Time travel is a tricky thing to envision, but again, only possible in the continuum theory of time.  So say Einstein’s “thought experiments” were not for naught, and that at the speed of light, everything freezes (if what we see is light, and light obviously travels at the speed of light, then we, moving at the speed of light, should see only one point in time, frozen.  This also leads to the conclusion that the speed of time and light are the same).  Go faster and the idea is that it would allow you to go back in time.  Of course, with light being the universal speed limit (for now), this is impossible to prove.

But to go forward in time, that requires a whole new set of rules.  To go forward in time indicates that there is something that already happened in the future, that there is something that exists in the future.  AGH, those darned determinists.

And this is why time theory is all still a theory.

No problem can be solved from the same level of consciousness that created it. – Albert Einstein

– Beyond Apathy

The End

The first year is coming to a close, and I should feel relieved.

But I don’t.

Don’t get me wrong, I absolutely love sleeping in and all the great things about summer, but the end becomes “I should’ve…” for me.  And then over summer, I brood, I forget about it all, then the school year starts.  Then I’ll do/not do some important things, and the cycle starts all over again.

And in the midst of all this internal turmoil, my thoughts always go back to one thing…the human struggle to change our existence.

What?  How did I get there?

Think of it like this—you get stabbed in a dark alleyway.  Now, were you stabbed because it just happened or was it your bad luck or was it just your own stupidity?  To determinists (the first reason), nothing happens for an actual purpose because this is just how things are supposed to be.  So it was your destiny to be in a dark alleyway at 2 at night with psychos armed with knives lurking around, and nothing could have steered you away from your untimely death.

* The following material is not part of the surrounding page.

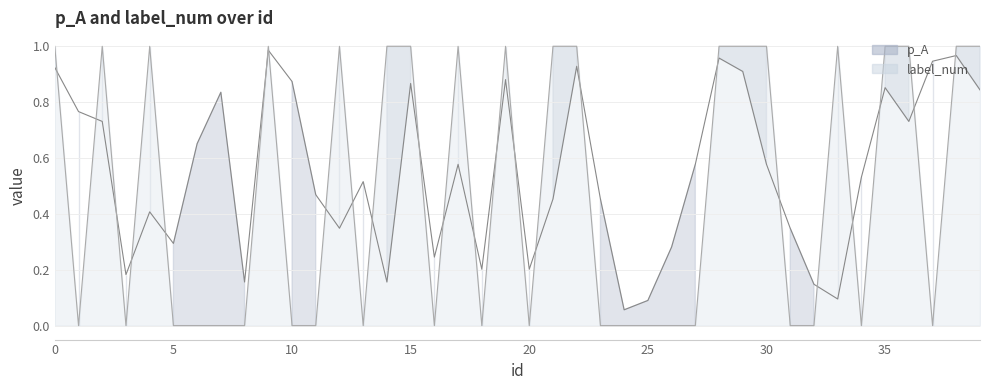

The label_num series shows 0.6 at 30. True or false?

False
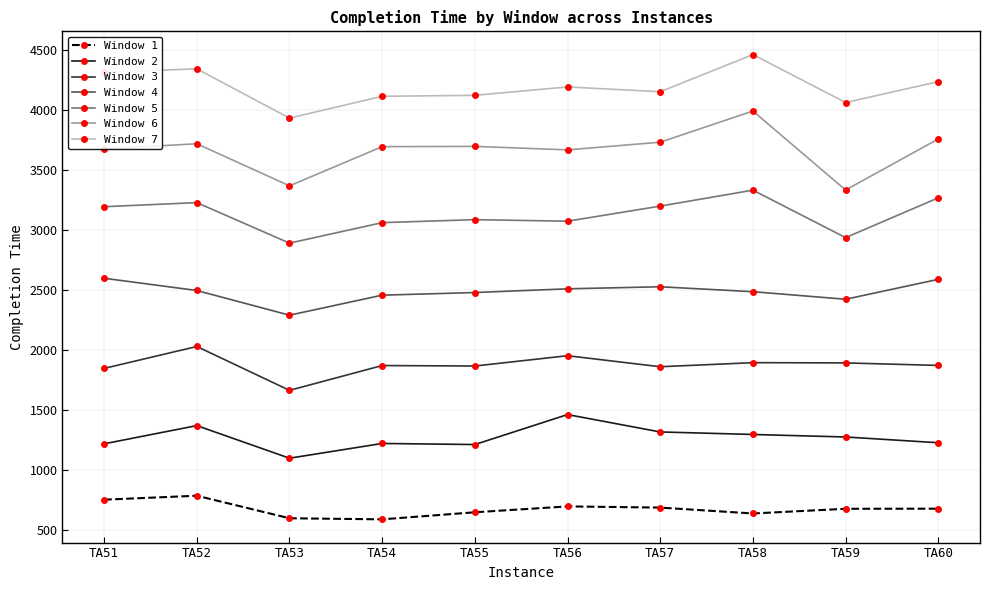

Which series has the widest spread of values?

Window 6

Or maybe you knew a shortcut to the pharmacy because you needed to buy some cough drops.  Maybe there usually weren’t psychos in that alley (and you know by experience).  If you hadn’t chosen to take the shortcut, if you hadn’t been sick, you’d still be alive.  But no, you chose to take the shortcut, and you died while trying to buy some cough drops.

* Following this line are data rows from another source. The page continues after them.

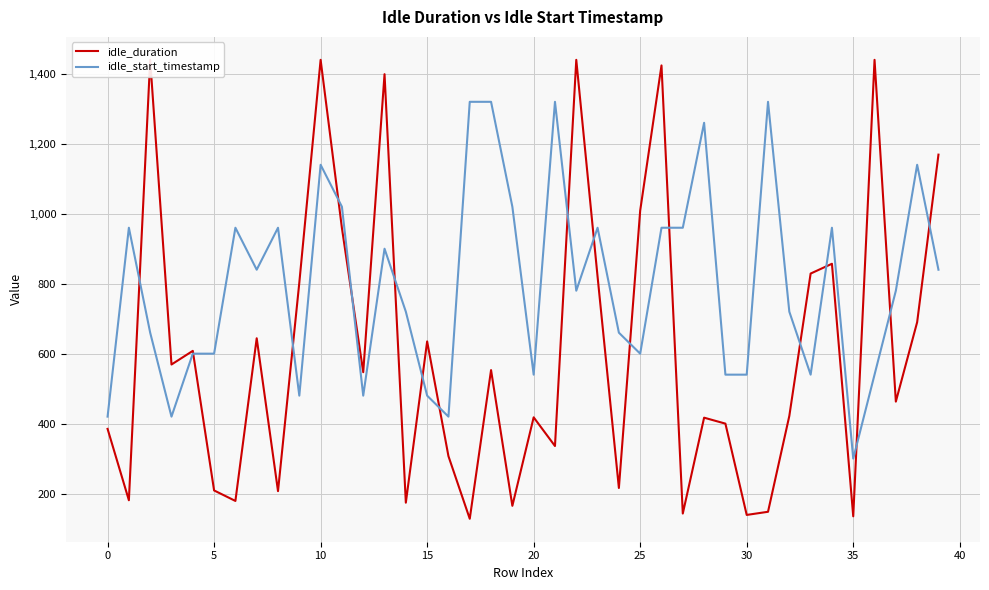

What is the minimum value for idle_start_timestamp?

300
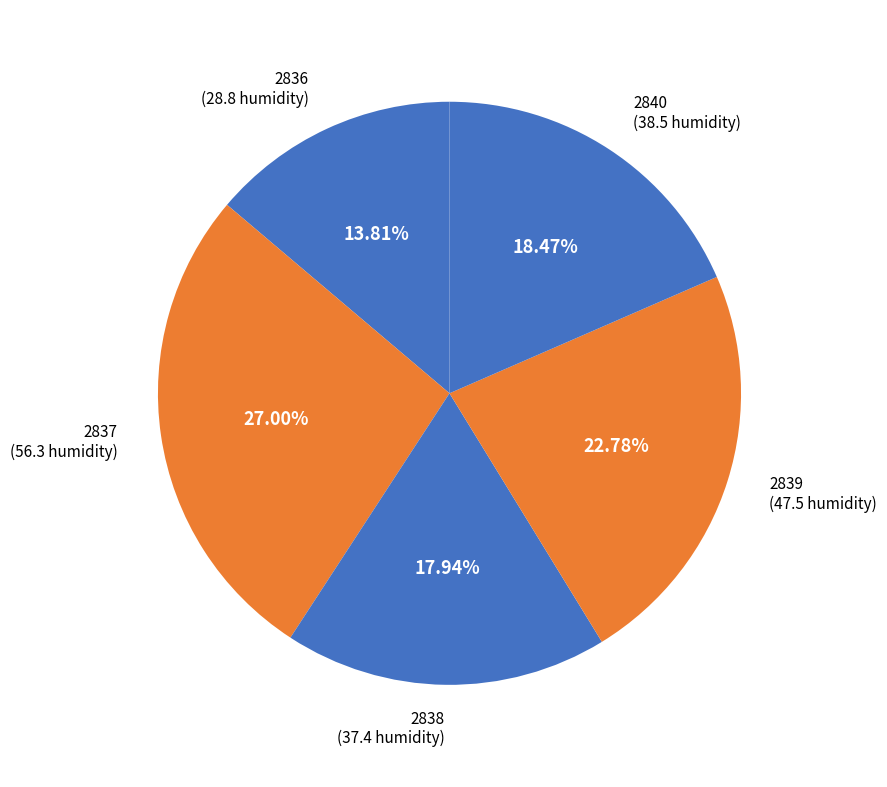

How many slices are in this pie chart?

5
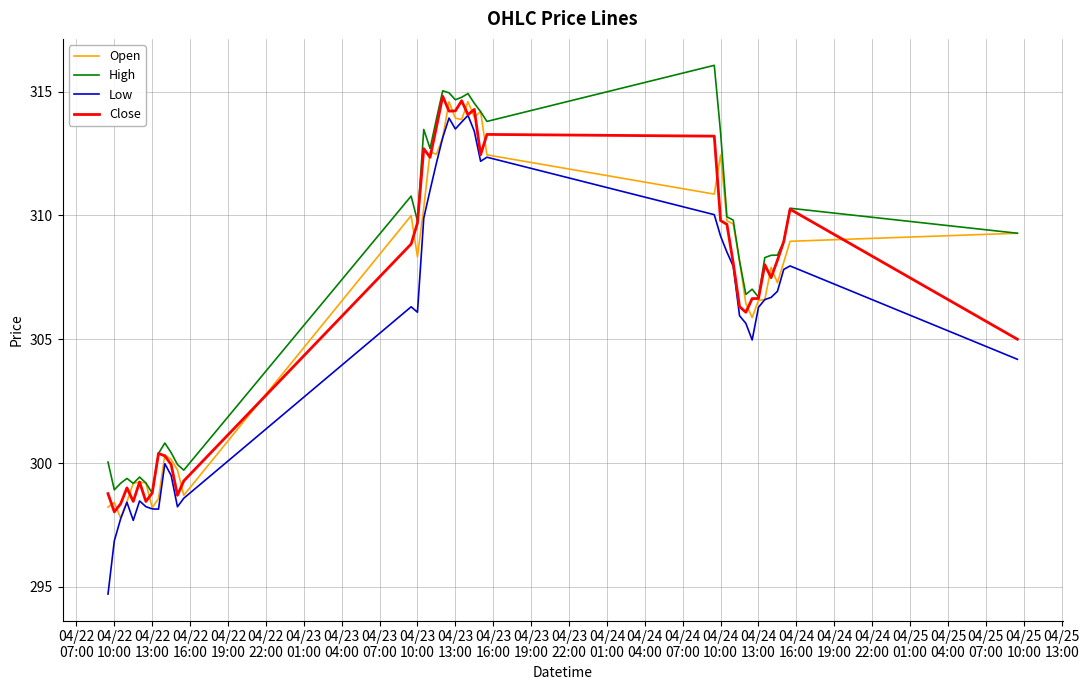

What is the greatest value displayed?

316.1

Or maybe you were being a human, and you were being stupid.  Maybe you walked into that dark place, fully aware of Psycho Alley, and you thought that you could make friends with them.  Well then, that’d make you mentally unsound, but it was a choice that you made with your limited human capacities.

I constantly argue with myself, “Was this meant to happen?  Probably not.  But will this affect me in the future?  Probably.  Then isn’t my future determined by what I do right now?  STOP IT.”  But that’s just dealing with events like my stupid choice back in sixth grade that is killing my math career right now.

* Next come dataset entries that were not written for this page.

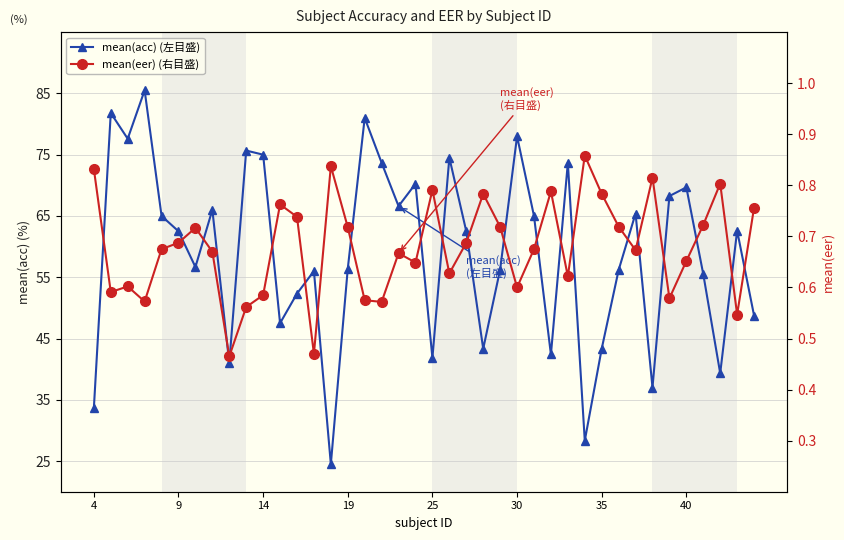

In mean(eer) (右目盛), how many points are lower than both neighbors (excluding endpoints)?

12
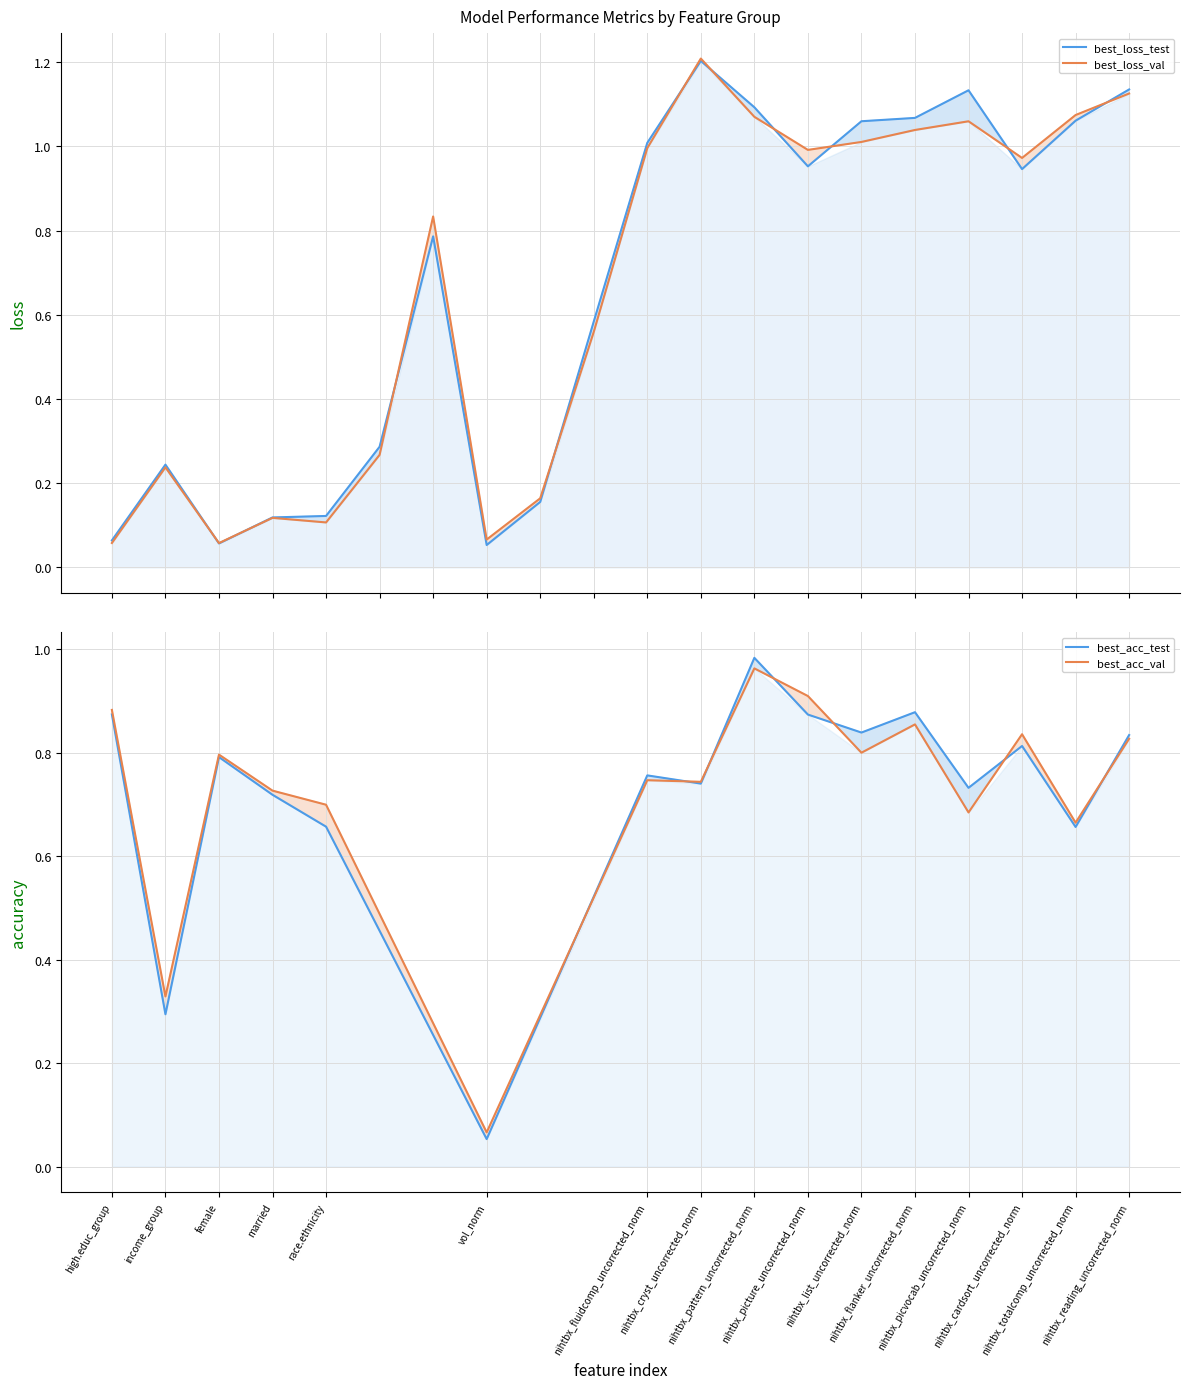

The best_loss_test series shows 1.5 at nihtbx_pattern_uncorrected_norm. True or false?

False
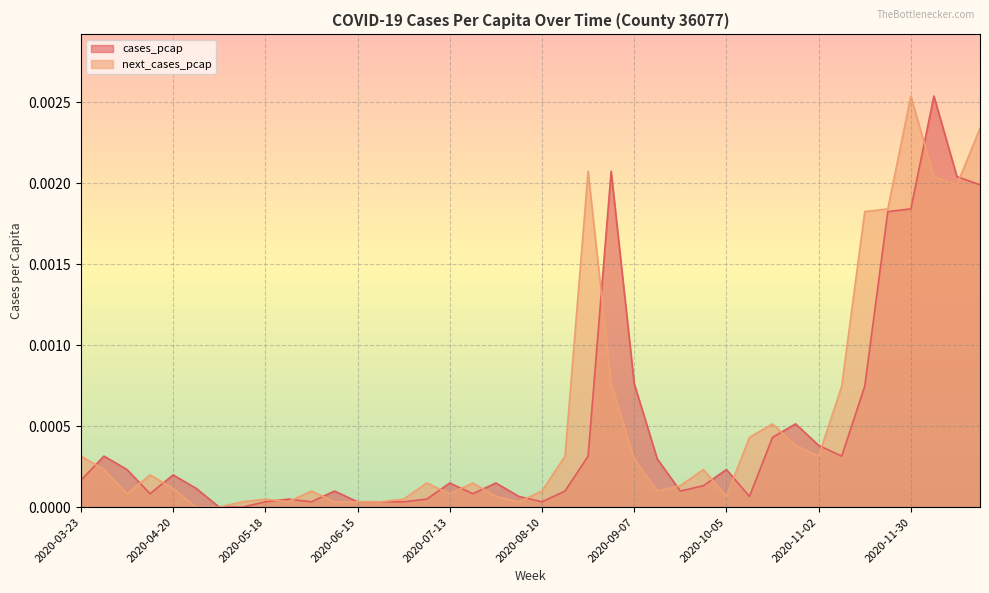

True or false: cases_pcap has a value of 0.0 at 2020-08-10.

False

If you erased a person out of your life, would anything be the same?  Would your life be the same minus all the things that the one person touched in your life?  Or would something drastically have changed, diverting the flow of my life into another tributary?  Or would this never be an answerable scenario because all things were meant to happen (oh, you determinists, always the easy way out)?  I’m probably going into time theory right now, so I’ll stop at this.

I don’t have all the answers, but no matter what your perspective on free will is, remember that the verb form of “life” is “to live”.